Hisham Melhem’s brilliant and profoundly significant cri de coeur about the collapse of “Arab civilization”has reverberated powerfully throughout the Middle East commentariat, says a leading analyst. Surveying the wreckage of Arab culture and civilization, Melhem conducts an unflinching, overdue and merciless autopsy of what he declares to be a social, economic and political corpse, notes Hussein Ibish (left).
But it’s not true that there are no other social, political or religious visions in the Arab world, he writes for Now Lebanon. Indeed, predictions that post-dictatorship Arab societies would inevitably produce elected Islamist governments proved wrong, because even though most Arabs are devout Muslims, they are not Islamists. They might well be willing to accept Islamists in government if they are responsible, effective and accountable. But those Islamists who got the chance in government to show what they are truly made of – particularly the Muslim Brotherhood in Egypt – proved nothing of the kind….
At a certain level, there’s no question that Melhem is basically right. A real Arab “recovery” won’t happen in his lifetime, or in mine. Some of the issues are so deep-rooted and structural that they really will take “decades and generations” to completely transform. But hope need not, indeed cannot, be vested only in such a thoroughgoing transformation. …
The first thing to bear in mind is how radically different things looked, even for what amounts to a fleeting political moment, at the beginning of the so-called “Arab Spring.” It was not a mirage. Millions of Arabs in Tunisia, Egypt, Syria and elsewhere really did take to the streets demanding reform, accountability and good governance. It was a genuine and spontaneous expression of “people power” and revealed a real appetite for greater openness and at least some version of democracy…..There is, we can say with absolute confidence, indeed a mass Arab constituency for pluralism, tolerance, good governance and accountability.
Second, let us recall that when societies transform, they frequently do so with stunning rapidity.

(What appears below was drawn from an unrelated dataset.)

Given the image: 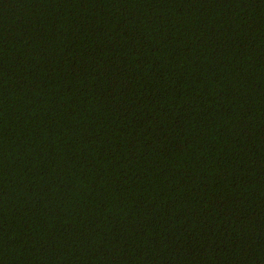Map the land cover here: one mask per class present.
I'll use <instances>...</instances> for the list:
<instances>
[{"label":"trees","instance_id":"obj_1","mask_svg":"<svg viewBox=\"0 0 264 264\" xmlns=\"http://www.w3.org/2000/svg\"><path fill=\"white\" fill-rule=\"evenodd\" d=\"M0 264H264V0H0Z\"/></svg>","mask_w":264,"mask_h":264}]
</instances>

Particularly in the modern era, change can be, and often is, sudden, dramatic and swift. If three-and-a-half years ago was a period of brief but irrational exuberance about the rise of an empowered Arab citizenry demanding its rights and asserting its responsibilities, we should be open to the possibility that the present impulse towards despair might also prove to be exaggerated.
All across the region, from courageous individuals to small groups that are doing good in their own small spheres of activity and influence, to strategic realignments at the state and regional level (such as the important new international coalition to combat ISIS), the basis for hope for a better Arab future can indeed be identified if you start looking for it….
As bad as things are in the Arab world today, the grounds for such hope are genuine. The task is to first identify the bases for improvement, and then to act on them.